Para as empresas, essa distinção exige planejamento cuidadoso. Investimentos realizados até 2026 poderão usufruir da suspensão total, mas após esse período, a continuidade dos benefícios para PIS/Cofins e IPI dependerá das novas regras. A fonte não detalhou como será a transição, mas o prazo limitado indica uma janela de oportunidade para projetos que já estão em fase de decisão.
Contexto global e corrida por data centers
A aprovação do Redata não ocorre isoladamente. O mundo vive uma expansão acelerada de data centers, impulsionada pela demanda por inteligência artificial, streaming, jogos online e serviços em nuvem.

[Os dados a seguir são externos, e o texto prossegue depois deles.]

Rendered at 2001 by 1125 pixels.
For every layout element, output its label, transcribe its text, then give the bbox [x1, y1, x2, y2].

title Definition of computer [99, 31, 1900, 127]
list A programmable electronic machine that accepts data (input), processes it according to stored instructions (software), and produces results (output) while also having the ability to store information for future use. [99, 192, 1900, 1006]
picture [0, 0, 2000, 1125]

Grandes economias, como Estados Unidos, China e países da União Europeia, têm investido bilhões em infraestrutura digital para não perder competitividade tecnológica.
O Brasil, com sua vasta extensão territorial, disponibilidade de energia renovável e mercado consumidor em crescimento, tem potencial para se tornar um hub regional de dados. No entanto, a carga tributária elevada sempre foi um entrave. O Redata busca eliminar parte desse obstáculo, alinhando o país às práticas de nações que oferecem incentivos fiscais para o setor.
Impacto esperado no mapa de data centers
Com a suspensão de impostos, espera-se que novos data centers sejam construídos em regiões estratégicas do Brasil, como o Nordeste, que oferece energia eólica e solar abundantes, ou o Sudeste, próximo aos grandes centros consumidores. A medida pode redefinir o mapa de data centers no país, atraindo operadoras nacionais e estrangeiras.
Além disso, a redução de custos pode estimular a modernização de instalações existentes, aumentando a capacidade de processamento e armazenamento. Isso, por sua vez, pode melhorar a qualidade de serviços digitais oferecidos aos brasileiros, desde aplicativos bancários até plataformas de inteligência artificial. A fonte não detalhou projeções de investimento, mas o potencial é significativo.
Desafios e pontos de atenção
Apesar dos benefícios, o Redata apresenta desafios. A validade limitada de alguns impostos até 2026 pode gerar incerteza para projetos de longo prazo, que costumam levar anos para serem planejados e executados. Empresas precisarão avaliar se a economia tributária compensa o risco de mudanças futuras na legislação.
Outro ponto é a complexidade operacional. A suspensão de tributos exige controles rigorosos para garantir que os componentes adquiridos sejam efetivamente incorporados ao ativo imobilizado. A fonte não detalhou os mecanismos de fiscalização, mas é provável que haja exigências de comprovação e relatórios periódicos.
Reações e próximos passos
A aprovação no Senado é um passo importante, mas o Redata ainda precisa ser sancionado e regulamentado para produzir efeitos práticos. A fonte não detalhou prazos para essas etapas, nem se haverá necessidade de atos normativos adicionais por parte do Poder Executivo.
Especialistas do setor, embora não citados diretamente, tendem a ver a medida com otimismo cauteloso. A redução de impostos é bem-vinda, mas a eficácia dependerá da agilidade na implementação e da clareza das regras. Enquanto isso, o mercado acompanha atento, pois o Redata pode ser um divisor de águas para a infraestrutura digital brasileira.